Sunday, March 16, 2014

Transfiguration

He said, write down the vision
    that you had,
    and I wrote what I saw.

I saw the world
    kissing its own darkness.

It happened thus:
    I rose to meet the sunrise
    and suddenly over the hill
    a horde appeared
    dragging a huge tarpaulin.
They covered unwary land
    and hapless city
    and all sweet water
    and fields.
And there was no sunrise.

I strained my eyes for a path
    and there was no path.
I bumped into trees and the bushes hissed at me,
    and the long-armed brambles cried in a strident voice:
    never through here!
But I struggled on, fumbling my beads of no.

I came to a dark city where nobody knew
    that there was darkness.
And strange! though there was no light I still coud see
    what I did not want to see:
    people who moved to the loveless embrace of folly.
They ate her gourmet foods; they drank her wine,
    danced to her music that was crazed with rhythm,
    were themselves discord though they knew it not,
    or if they knew, cared less.

Outside the city wall I stood in thought,
    parried a moment with a frieghtening urge
    to court the darkness;
    but I held back, fearing the face of love.

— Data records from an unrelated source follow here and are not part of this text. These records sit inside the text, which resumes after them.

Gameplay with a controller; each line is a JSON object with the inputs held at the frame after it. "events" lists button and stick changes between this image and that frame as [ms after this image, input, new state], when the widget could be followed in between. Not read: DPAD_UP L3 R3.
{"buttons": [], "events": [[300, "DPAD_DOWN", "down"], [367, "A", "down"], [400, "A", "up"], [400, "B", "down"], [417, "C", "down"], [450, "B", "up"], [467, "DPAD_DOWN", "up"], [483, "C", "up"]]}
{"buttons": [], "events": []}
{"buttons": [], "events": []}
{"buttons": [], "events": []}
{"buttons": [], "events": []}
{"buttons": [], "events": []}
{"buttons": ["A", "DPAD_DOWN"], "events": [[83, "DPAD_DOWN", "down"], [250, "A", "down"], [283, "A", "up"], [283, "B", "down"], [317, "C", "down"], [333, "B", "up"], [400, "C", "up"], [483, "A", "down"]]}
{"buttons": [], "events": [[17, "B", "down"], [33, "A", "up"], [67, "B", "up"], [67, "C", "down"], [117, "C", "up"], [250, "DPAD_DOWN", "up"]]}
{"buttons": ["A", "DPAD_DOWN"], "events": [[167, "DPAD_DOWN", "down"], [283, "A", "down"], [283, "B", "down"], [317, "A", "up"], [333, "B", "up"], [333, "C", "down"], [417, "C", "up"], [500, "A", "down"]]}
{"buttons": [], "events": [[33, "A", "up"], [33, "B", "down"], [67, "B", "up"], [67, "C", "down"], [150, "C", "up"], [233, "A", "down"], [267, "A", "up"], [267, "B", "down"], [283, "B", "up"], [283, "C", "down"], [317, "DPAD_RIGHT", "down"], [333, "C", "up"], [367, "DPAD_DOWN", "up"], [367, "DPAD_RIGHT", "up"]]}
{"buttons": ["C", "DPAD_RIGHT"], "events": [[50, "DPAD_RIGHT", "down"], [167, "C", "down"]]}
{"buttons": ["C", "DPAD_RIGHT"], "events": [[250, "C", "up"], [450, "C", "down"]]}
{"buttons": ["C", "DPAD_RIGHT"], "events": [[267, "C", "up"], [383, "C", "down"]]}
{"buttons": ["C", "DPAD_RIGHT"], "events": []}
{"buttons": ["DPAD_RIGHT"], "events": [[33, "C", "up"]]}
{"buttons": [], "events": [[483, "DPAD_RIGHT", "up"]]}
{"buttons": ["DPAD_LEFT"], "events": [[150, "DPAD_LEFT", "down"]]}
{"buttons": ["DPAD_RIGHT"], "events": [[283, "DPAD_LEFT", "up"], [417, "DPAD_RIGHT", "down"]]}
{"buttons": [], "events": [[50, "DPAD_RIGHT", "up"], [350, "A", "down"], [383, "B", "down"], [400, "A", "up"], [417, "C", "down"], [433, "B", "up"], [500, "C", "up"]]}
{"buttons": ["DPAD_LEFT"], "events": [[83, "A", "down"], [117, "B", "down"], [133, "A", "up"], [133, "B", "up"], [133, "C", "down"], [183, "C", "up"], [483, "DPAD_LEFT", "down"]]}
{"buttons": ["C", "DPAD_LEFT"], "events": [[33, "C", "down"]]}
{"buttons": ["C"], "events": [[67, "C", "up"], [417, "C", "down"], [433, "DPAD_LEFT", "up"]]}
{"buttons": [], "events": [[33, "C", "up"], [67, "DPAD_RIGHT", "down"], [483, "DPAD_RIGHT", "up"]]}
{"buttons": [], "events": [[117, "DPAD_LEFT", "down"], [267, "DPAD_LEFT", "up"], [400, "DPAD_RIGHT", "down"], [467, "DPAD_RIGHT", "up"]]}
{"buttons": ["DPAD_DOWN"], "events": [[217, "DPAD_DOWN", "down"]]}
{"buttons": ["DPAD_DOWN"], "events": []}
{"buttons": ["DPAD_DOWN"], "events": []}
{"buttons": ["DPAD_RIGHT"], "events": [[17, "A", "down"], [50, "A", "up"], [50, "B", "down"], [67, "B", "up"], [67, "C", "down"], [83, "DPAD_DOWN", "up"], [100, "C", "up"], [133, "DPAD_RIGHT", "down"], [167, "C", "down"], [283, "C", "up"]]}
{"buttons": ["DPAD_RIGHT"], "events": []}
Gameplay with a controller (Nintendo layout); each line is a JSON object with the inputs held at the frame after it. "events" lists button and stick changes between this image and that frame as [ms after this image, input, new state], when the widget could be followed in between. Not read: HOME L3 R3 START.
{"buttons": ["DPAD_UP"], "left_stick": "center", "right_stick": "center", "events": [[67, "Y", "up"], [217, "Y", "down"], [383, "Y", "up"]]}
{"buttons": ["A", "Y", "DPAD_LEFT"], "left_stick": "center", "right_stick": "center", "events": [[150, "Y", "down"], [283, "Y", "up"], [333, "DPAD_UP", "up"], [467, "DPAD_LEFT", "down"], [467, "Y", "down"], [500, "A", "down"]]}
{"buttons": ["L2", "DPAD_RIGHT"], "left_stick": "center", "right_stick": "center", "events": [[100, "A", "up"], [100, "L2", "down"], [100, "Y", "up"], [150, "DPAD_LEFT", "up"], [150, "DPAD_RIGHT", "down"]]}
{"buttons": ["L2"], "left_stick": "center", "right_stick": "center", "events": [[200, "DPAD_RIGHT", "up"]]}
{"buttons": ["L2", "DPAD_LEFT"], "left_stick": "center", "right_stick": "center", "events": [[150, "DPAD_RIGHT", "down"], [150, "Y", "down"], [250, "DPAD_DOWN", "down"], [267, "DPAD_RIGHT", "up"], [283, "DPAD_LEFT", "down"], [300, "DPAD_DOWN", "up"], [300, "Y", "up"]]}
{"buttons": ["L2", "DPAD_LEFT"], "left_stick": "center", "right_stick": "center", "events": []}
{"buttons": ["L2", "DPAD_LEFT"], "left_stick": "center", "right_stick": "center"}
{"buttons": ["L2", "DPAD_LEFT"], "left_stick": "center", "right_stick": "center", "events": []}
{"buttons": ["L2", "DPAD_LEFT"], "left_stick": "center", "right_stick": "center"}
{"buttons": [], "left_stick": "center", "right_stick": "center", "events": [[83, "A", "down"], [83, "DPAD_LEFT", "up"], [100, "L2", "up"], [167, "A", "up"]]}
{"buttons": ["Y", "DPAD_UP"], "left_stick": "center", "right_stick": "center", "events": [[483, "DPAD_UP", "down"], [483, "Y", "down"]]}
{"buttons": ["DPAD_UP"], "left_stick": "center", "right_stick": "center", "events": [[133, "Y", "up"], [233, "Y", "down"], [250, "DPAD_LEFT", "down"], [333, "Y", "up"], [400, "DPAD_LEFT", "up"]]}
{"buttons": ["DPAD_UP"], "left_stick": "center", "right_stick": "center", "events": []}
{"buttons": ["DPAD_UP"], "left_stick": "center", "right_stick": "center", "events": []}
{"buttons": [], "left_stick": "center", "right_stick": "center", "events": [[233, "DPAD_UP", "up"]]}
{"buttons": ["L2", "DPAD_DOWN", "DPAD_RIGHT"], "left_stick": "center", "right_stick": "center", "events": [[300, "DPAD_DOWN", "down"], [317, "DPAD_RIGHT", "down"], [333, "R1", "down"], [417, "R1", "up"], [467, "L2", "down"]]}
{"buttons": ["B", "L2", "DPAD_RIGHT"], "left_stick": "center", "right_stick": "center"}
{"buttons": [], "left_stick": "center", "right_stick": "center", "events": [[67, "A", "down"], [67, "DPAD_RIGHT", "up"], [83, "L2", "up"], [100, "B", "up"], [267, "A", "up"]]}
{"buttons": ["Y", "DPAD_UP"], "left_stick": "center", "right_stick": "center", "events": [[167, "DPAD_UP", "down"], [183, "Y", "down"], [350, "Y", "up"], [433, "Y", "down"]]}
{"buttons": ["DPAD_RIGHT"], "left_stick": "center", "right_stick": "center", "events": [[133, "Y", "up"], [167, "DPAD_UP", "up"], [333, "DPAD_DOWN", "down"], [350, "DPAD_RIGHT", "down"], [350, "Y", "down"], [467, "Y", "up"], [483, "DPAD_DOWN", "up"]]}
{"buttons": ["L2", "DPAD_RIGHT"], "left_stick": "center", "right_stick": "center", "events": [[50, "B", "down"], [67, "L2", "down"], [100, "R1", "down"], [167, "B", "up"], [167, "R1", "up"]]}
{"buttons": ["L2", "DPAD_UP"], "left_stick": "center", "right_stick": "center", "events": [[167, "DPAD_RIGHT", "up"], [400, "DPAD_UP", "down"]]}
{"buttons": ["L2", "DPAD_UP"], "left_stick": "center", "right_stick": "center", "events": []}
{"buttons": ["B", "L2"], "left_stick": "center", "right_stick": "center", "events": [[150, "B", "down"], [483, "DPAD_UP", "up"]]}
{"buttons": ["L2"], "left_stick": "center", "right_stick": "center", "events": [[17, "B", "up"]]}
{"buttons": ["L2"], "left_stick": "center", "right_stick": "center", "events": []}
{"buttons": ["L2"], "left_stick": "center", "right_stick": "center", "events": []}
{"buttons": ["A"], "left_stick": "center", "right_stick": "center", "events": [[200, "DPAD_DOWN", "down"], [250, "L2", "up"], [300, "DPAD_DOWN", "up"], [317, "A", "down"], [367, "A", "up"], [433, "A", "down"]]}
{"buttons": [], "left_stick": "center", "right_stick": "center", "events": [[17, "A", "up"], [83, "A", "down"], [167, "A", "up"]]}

Crossing a field I wandered through a desert
    when suddenly behind a rock I found
    a little sagebrush where a fire was burning,
    shining and dancing. After my first amazed
    worship of silence I was loud with praise.

I watched with fear the darkness circling it.
    lunging against it, swirling a black cloak
    to suffocate the light,
    until the shades broke loose and one by one
    in terror fled.

The flame burned on, innocent, unimperiled.
There was no darkness that could put it out.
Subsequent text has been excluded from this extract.